Excerpt provided -
= = = = =

What steps he is taking to reduce youth reoffending.

Photo of Andrew Selous Andrew Selous Assistant Whip (HM Treasury), The Parliamentary Under-Secretary of State for Justice

The Government are committed to reducing offending and reoffending by young people. We are placing education at the heart of detention and improving resettlement processes, which will provide young offenders with the skills and support they need to build a life free from crime. We are also working to ensure that community youth services are as effective as possible in helping young people to adopt law-abiding lives, including through their role in delivering key cross-Government programmes such as the troubled families initiative.

Photo of David Amess David Amess Conservative, Southend West

Can my hon. Friend reassure me that changes to the probation service will reduce youth reoffending through a new culture and direction of travel? I, for one, would not wish to see senior managers reinventing themselves in these new community rehabilitation company positions.

Photo of Andrew Selous Andrew Selous Assistant Whip (HM Treasury), The Parliamentary Under-Secretary of State for Justice

I know that my hon. Friend takes a serious interest in these matters—indeed, I have met with him to discuss them. The number of first-time entrants into the criminal justice system who are young people fell by 59% in the four years to September 2014. We are also focusing on resettlement consortia in four high custody areas. We have a Turn Around to Work initiative in London and Greater Manchester, which is supported by a number of employers. We are also doubling the number of hours in education.

Photo of Julian Huppert Julian Huppert Liberal Democrat, Cambridge

Obviously, the way to tackle youth offending is to tackle the causes. We know that mental health problems play a substantial role in youth offending. That is one reason that I welcome the Deputy Prime Minister’s announcement of a £1.25 billion investment in young people’s mental health, but what is the Ministry of Justice doing to try to make sure that young people with mental health problems—in or out of prison—get the support they need so they are treated rather than jailed?

Photo of Andrew Selous Andrew Selous Assistant Whip (HM Treasury), The Parliamentary Under-Secretary of State for Justice

I can give my hon. Friend good news on that front. Under this Government we have rolled out the liaison and diversion service—only last week, I visited the excellent scheme up in Wakefield—which is going to cover 50% of the country. It has made very good progress and is an excellent example of partnership working, and I look to seeing it expanded further.

= = = = =

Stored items
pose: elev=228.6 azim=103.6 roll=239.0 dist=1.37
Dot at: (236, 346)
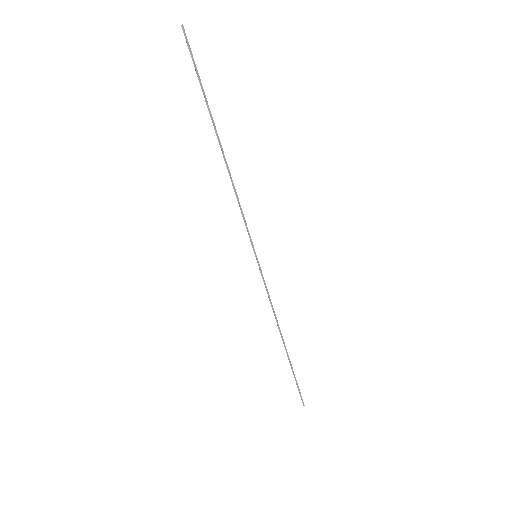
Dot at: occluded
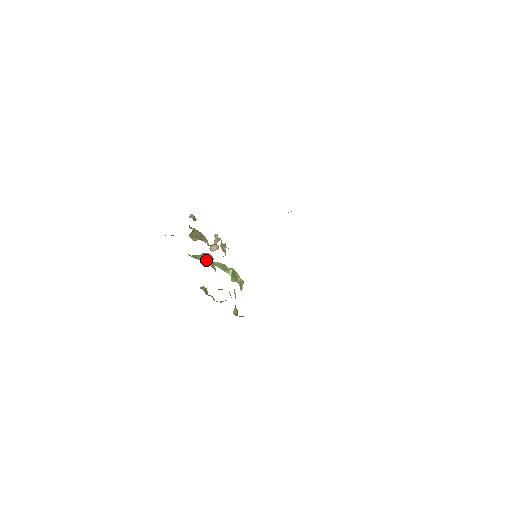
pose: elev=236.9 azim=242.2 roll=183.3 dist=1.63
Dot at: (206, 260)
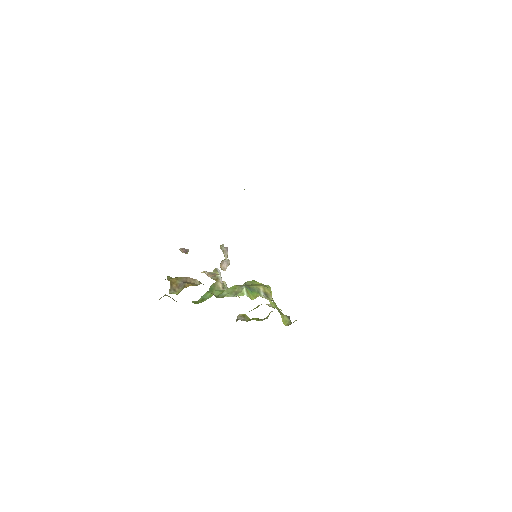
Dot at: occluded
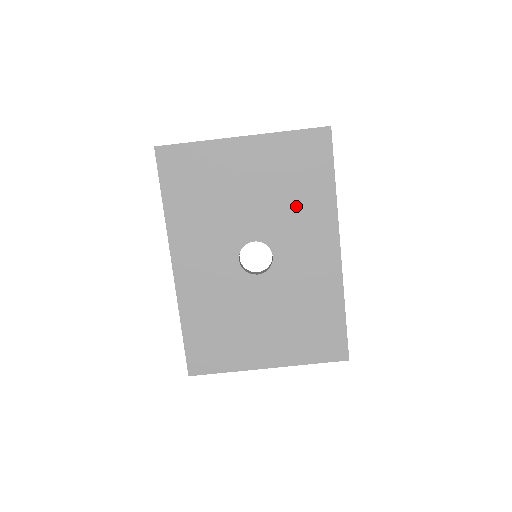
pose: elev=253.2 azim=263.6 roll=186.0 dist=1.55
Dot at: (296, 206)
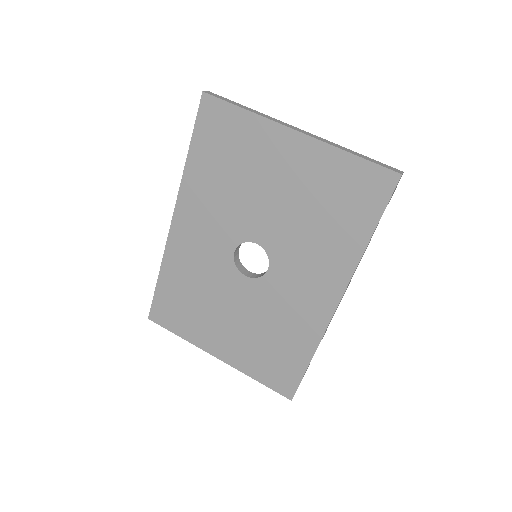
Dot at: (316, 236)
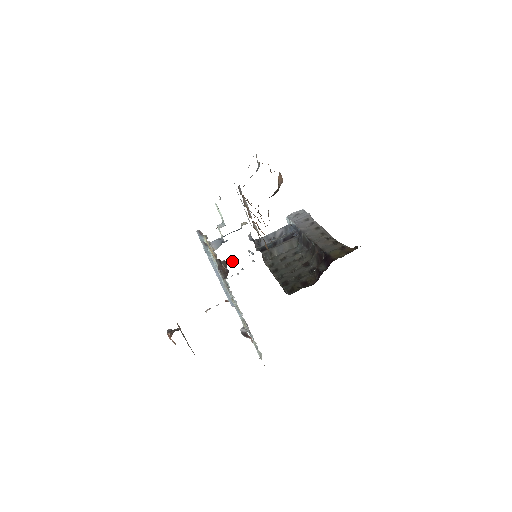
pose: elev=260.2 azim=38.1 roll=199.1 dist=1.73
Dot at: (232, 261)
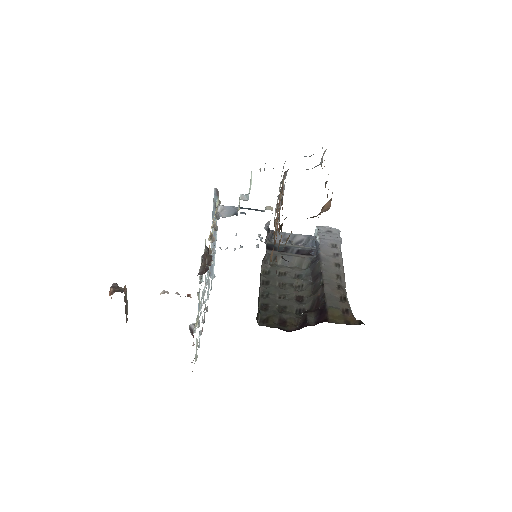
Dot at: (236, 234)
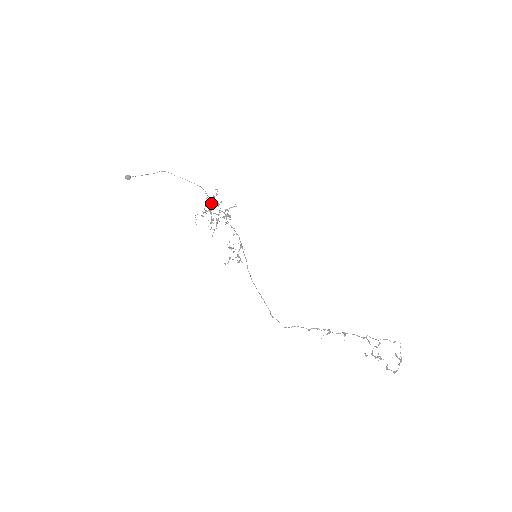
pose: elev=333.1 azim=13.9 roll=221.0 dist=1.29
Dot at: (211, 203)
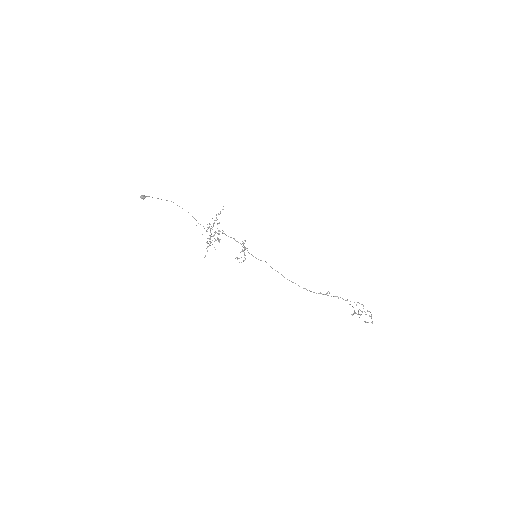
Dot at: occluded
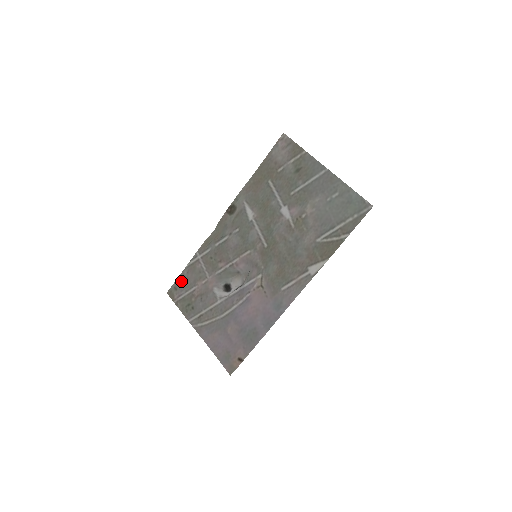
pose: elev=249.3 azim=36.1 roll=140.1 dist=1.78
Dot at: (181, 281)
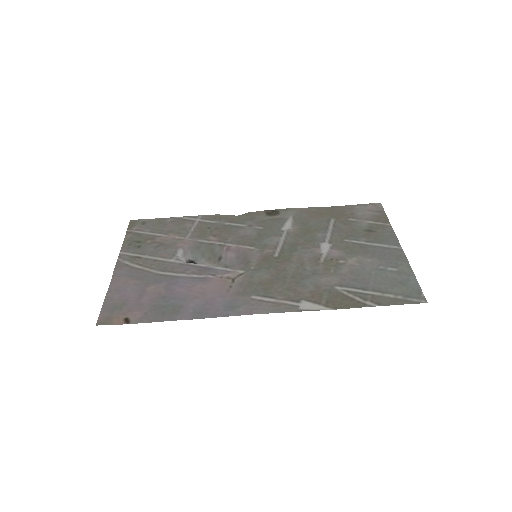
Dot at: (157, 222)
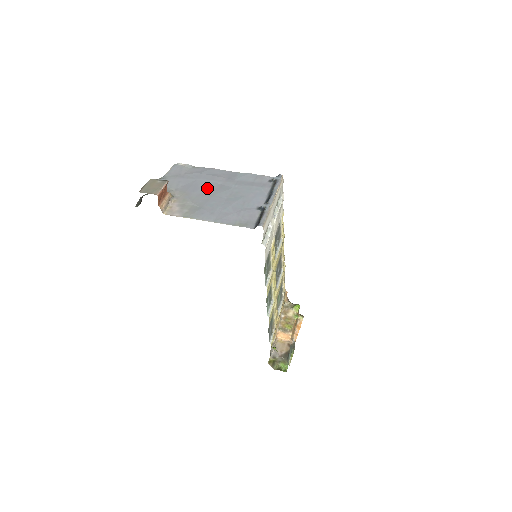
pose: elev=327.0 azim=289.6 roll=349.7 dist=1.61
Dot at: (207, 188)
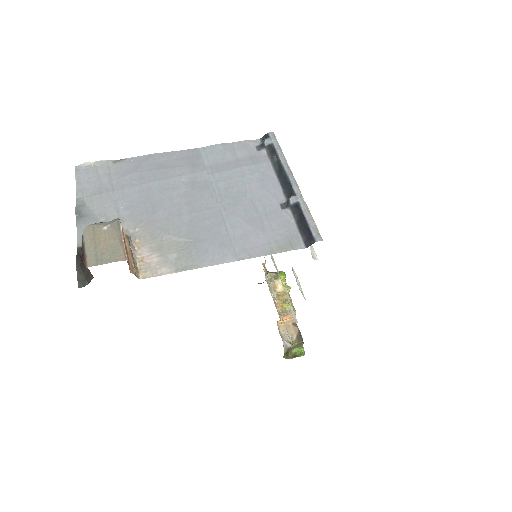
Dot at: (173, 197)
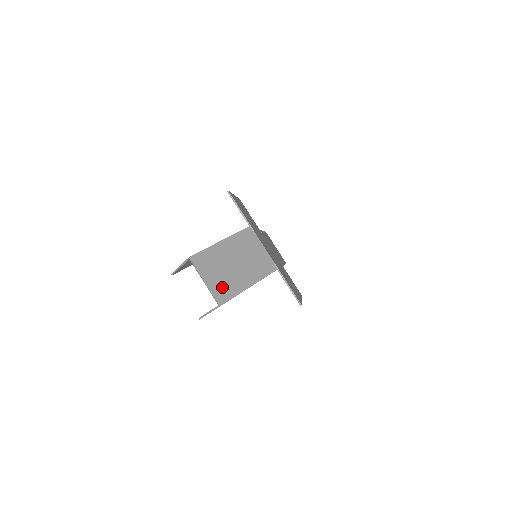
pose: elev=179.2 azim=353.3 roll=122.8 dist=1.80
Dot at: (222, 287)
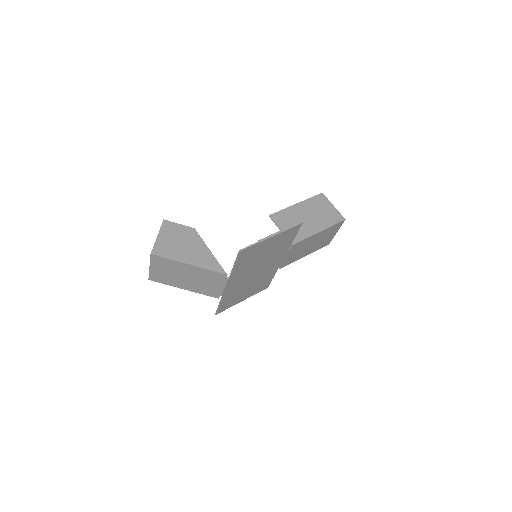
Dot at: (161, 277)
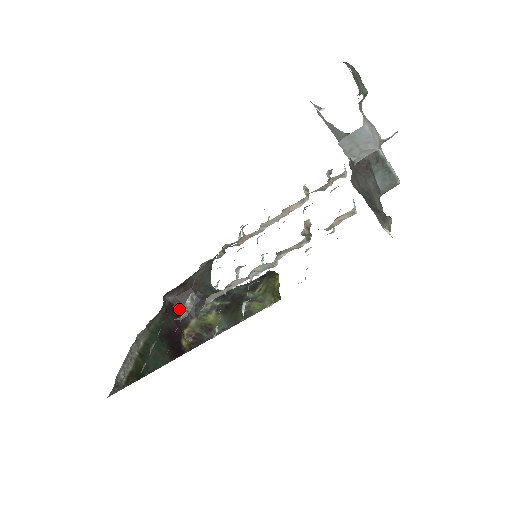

= = = = =

To be done -
[1] Answer these about the youth reoffending excerpt:
(a) By what percentage did the number of young first-time entrants into the criminal justice system fall in the four years to September 2014?
(b) In which two places does the Turn Around to Work initiative operate?
(c) What share of the country is the liaison and diversion service going to cover?
[2] Please print the youth reoffending excerpt from "I can give my" to "it expanded further.".
[3] Decide whether each statement agrees with the youth reoffending excerpt:
(a) The Deputy Prime Minister announced a £1.25 billion investment in young people's mental health.
(b) The minister visited the scheme in Wakefield last month.
(c) The resettlement consortia focus on six high custody areas.

Task-by-task outputs -
[1]
(a) 59%
(b) London and Greater Manchester
(c) 50%

[2]
I can give my hon. Friend good news on that front. Under this Government we have rolled out the liaison and diversion service—only last week, I visited the excellent scheme up in Wakefield—which is going to cover 50% of the country. It has made very good progress and is an excellent example of partnership working, and I look to seeing it expanded further.

[3]
(a) Yes: "I welcome the Deputy Prime Minister’s announcement of a £1.25 billion investment in young people’s mental health"
(b) No: "only last week, I visited the excellent scheme up in Wakefield"
(c) No: "We are also focusing on resettlement consortia in four high custody areas."